BY: JULIE TROCCHIO, M.S.
"This is what we have learned," said Nicole Lurie, MD, the Department of Health and Human Services Assistant Secretary for Preparedness and Response, at a meeting held in early September at CHA's office in Washington D.C. "We have learned that preparedness pays off and that vulnerable people with special needs are particularly at risk."
Why should this be a topic of interest to the Catholic health ministry? All quality health care providers prepare for disasters and large-scale emergencies, determining how to best care for victims and how to manage resources. But Catholic health care, because of our mission to respond to ever-changing community needs and commitment to God's vulnerable people, have added incentives to pay attention to disaster preparedness and response.
Building healthy communities and addressing community needs has been part of Catholic health care since our founders and foundresses first established our ministries. Our organizations have worked with community members to develop needed programs and services. Addressing needs related to disasters and other emergencies is an extension of that commitment.
Additionally, care for vulnerable people always has been a priority for Catholic health care. While some people may think that a disaster or other community emergency is a great leveler and that we are all equally impacted and at risk, experience has taught us that is not the case.

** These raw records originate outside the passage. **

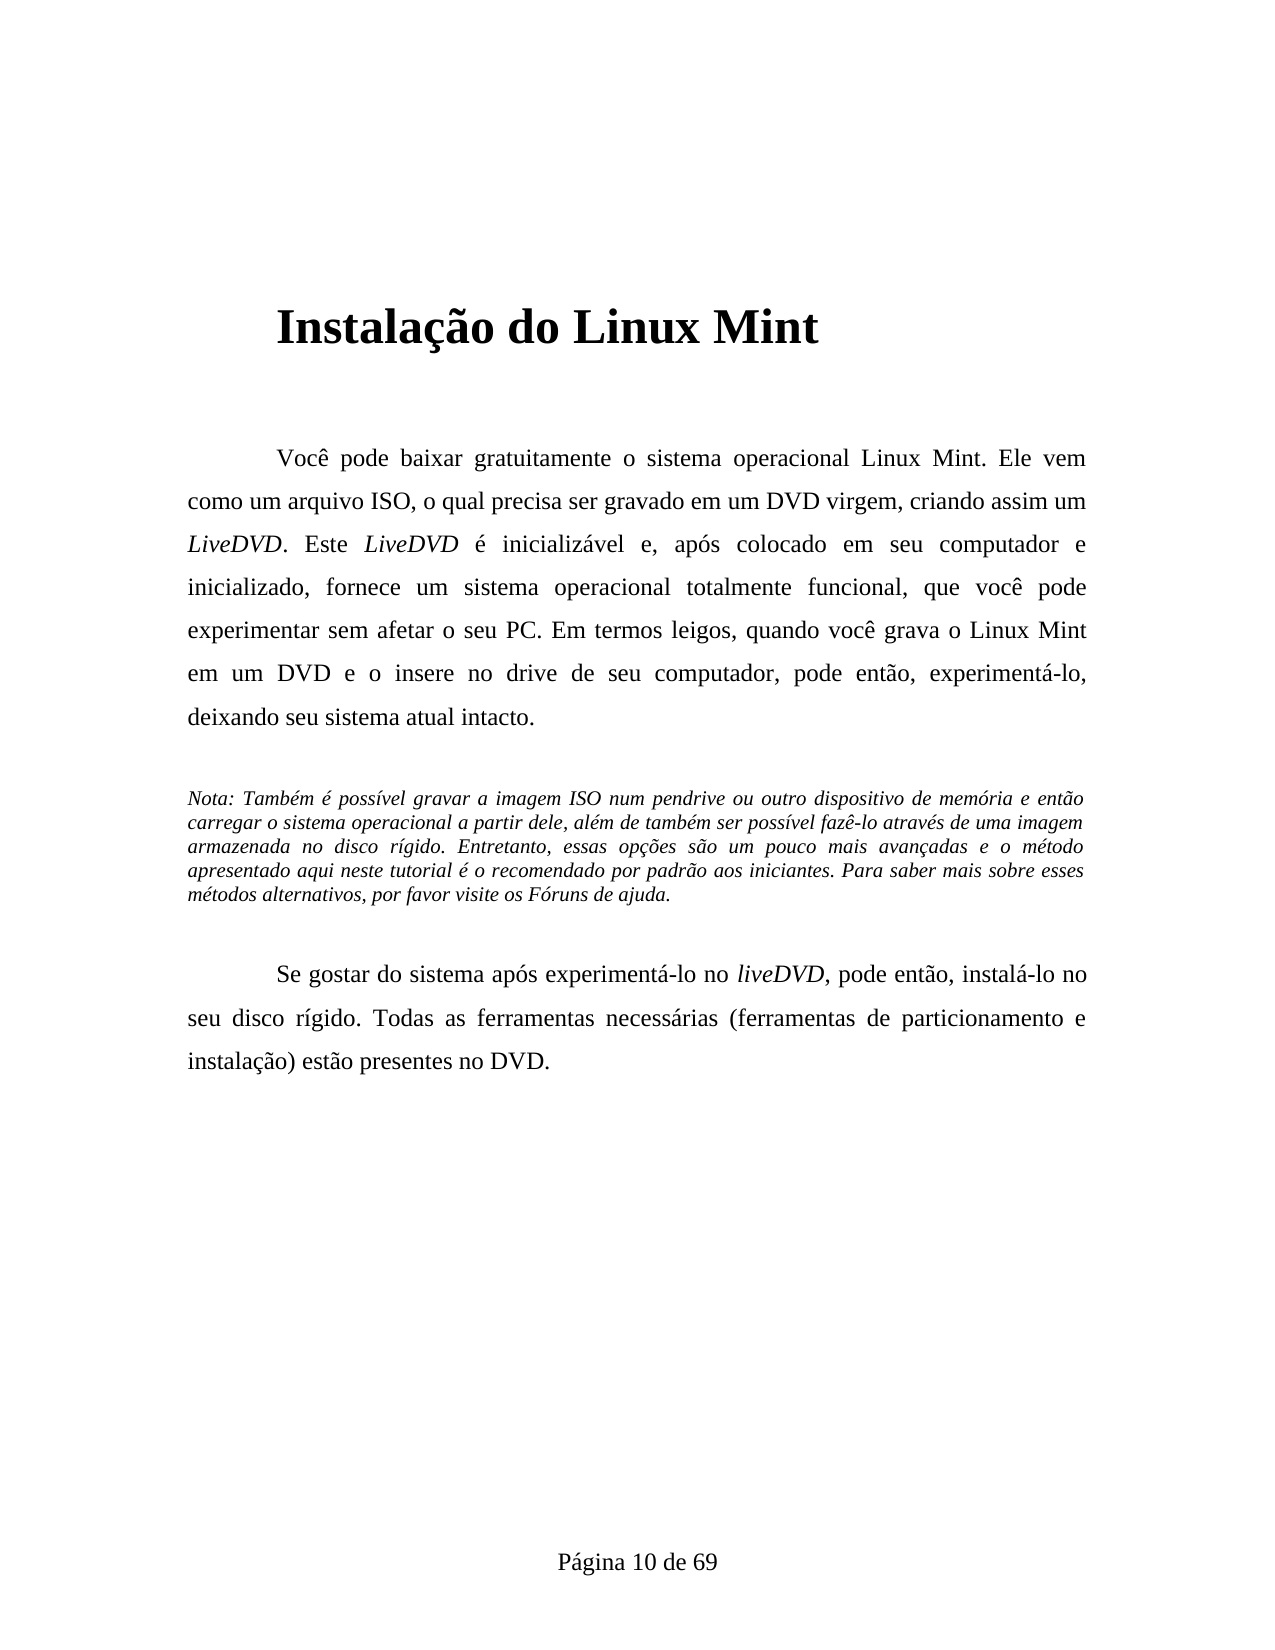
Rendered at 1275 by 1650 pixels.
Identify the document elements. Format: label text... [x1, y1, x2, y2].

subtitle Instalação do Linux Mint [276, 297, 1087, 354]
text Você pode baixar gratuitamente o sistema operacional Linux Mint. Ele vem como um arquivo ISO, o qual precisa ser gravado em um DVD virgem, criando assim um LiveDVD. Este LiveDVD é inicializável e, após colocado em seu computador e inicializado, fornece um sistema operacional totalmente funcional, que você pode experimentar sem afetar o seu PC. Em termos leigos, quando você grava o Linux Mint em um DVD e o insere no drive de seu computador, pode então, experimentá-lo, deixando seu sistema atual intacto. [187, 443, 1087, 730]
text Se gostar do sistema após experimentá-lo no liveDVD, pode então, instalá-lo no seu disco rígido. Todas as ferramentas necessárias (ferramentas de particionamento e instalação) estão presentes no DVD. [187, 959, 1087, 1074]
text Nota: Também é possível gravar a imagem ISO num pendrive ou outro dispositivo de memória e então carregar o sistema operacional a partir dele, além de também ser possível fazê-lo através de uma imagem armazenada no disco rígido. Entretanto, essas opções são um pouco mais avançadas e o método apresentado aqui neste tutorial é o recomendado por padrão aos iniciantes. Para saber mais sobre esses métodos alternativos, por favor visite os Fóruns de ajuda. [187, 786, 1087, 906]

Persons who are economically poor will have fewer resources and reserves, less stable shelters and fewer options for evacuation. Persons with critical ongoing medical needs — medications or treatments such as chemotherapy or dialysis — may be at risk for complications or even death if services are disrupted. Isolated community members, particularly elderly persons, may be forgotten during rescues. While we all may experience some anxiety or depression when confronting a disaster, community members who have mental health problems are at even greater risk.

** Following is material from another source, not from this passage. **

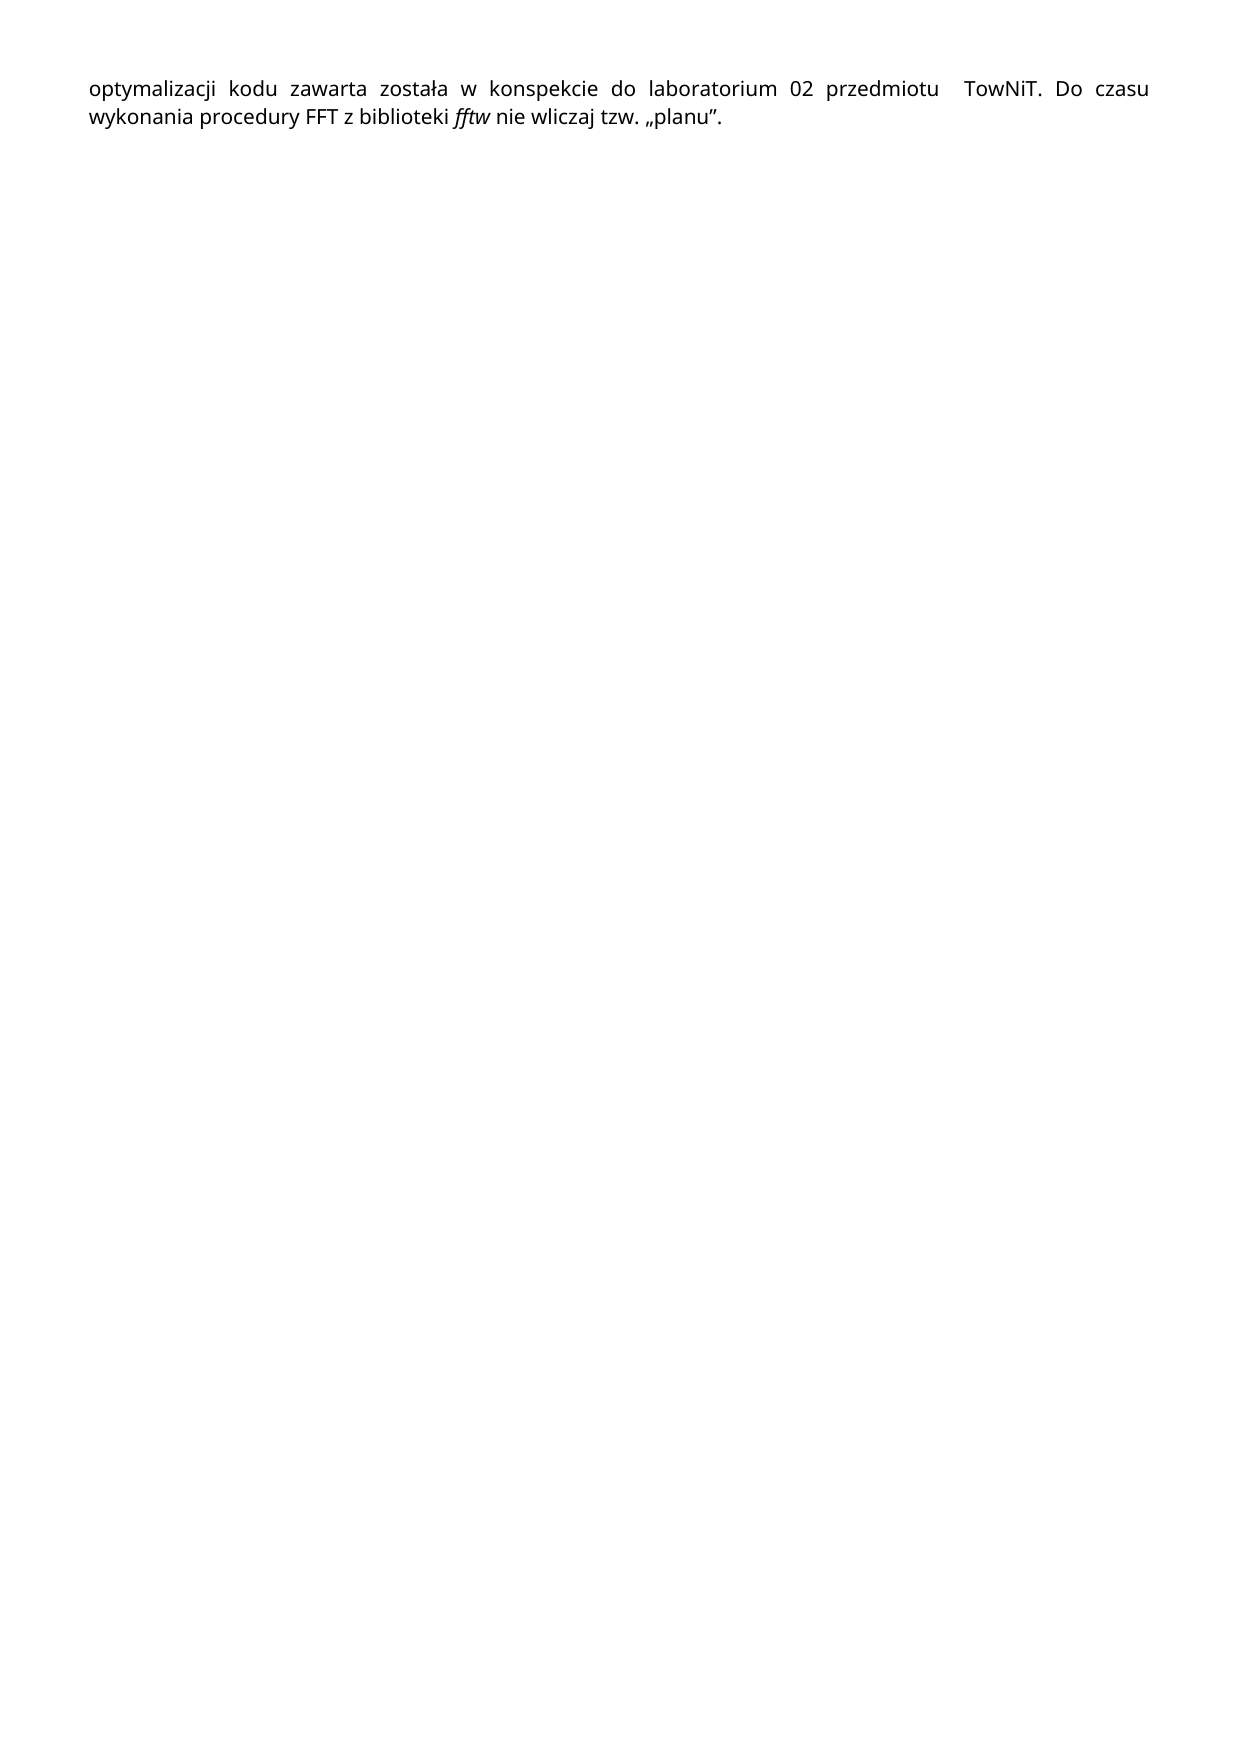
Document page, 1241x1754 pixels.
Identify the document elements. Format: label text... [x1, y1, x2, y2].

text optymalizacji kodu zawarta została w konspekcie do laboratorium 02 przedmiotu TowNiT. Do czasu wykonania procedury FFT z biblioteki fftw nie wliczaj tzw. „planu”. [88, 74, 1152, 131]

Because of our mission and commitments, Catholic health care organizations are moving beyond preparing themselves for unforeseen events and working to help make sure the community, especially the most vulnerable people, are prepared and get the services they need. While federal, state, and local health departments and emergency management offices have key roles in preparing for and responding to disasters, the government cannot and should not do this alone.
A community can improve its resiliency only if the key stakeholders, both public and private, work together to identify and address community needs before an emergency or disaster. It will take coordinated efforts that include community organizations such as Catholic Charities and other faith organizations, United Way agencies and others. Health care organizations, especially Catholic health care, can play a critical role.
At this time of transformation in our health care system, we need to seize opportunities to promote partnerships as a key strategy for creating stronger, healthier communities — communities that are prepared to protect and care for people during disasters of every kind.
We hope you will find the articles in this issue of Health Progress to be both inspiring and useful. They demonstrate how Catholic health care has responded to disasters of many kinds, built stronger buildings, developed community coalitions and emerged better prepared for the experience. They also explore disaster-related ethical matters, such as triaging patients and resources when emergency rooms are overwhelmed, and the role that hospitals play, or might play, in mitigating global warming and climate change — contributors, according to scientists, to the frequency and intensity of weather-related events.
Meanwhile, we at CHA look forward to continuing and broadening the discussion with our members on how to increase our disaster readiness by building healthier, more resilient communities.
That is who we are.
JULIE TROCCHIO is senior director, community benefit and continuing care ministries, in the Catholic Health Association's Washington, D.C. office.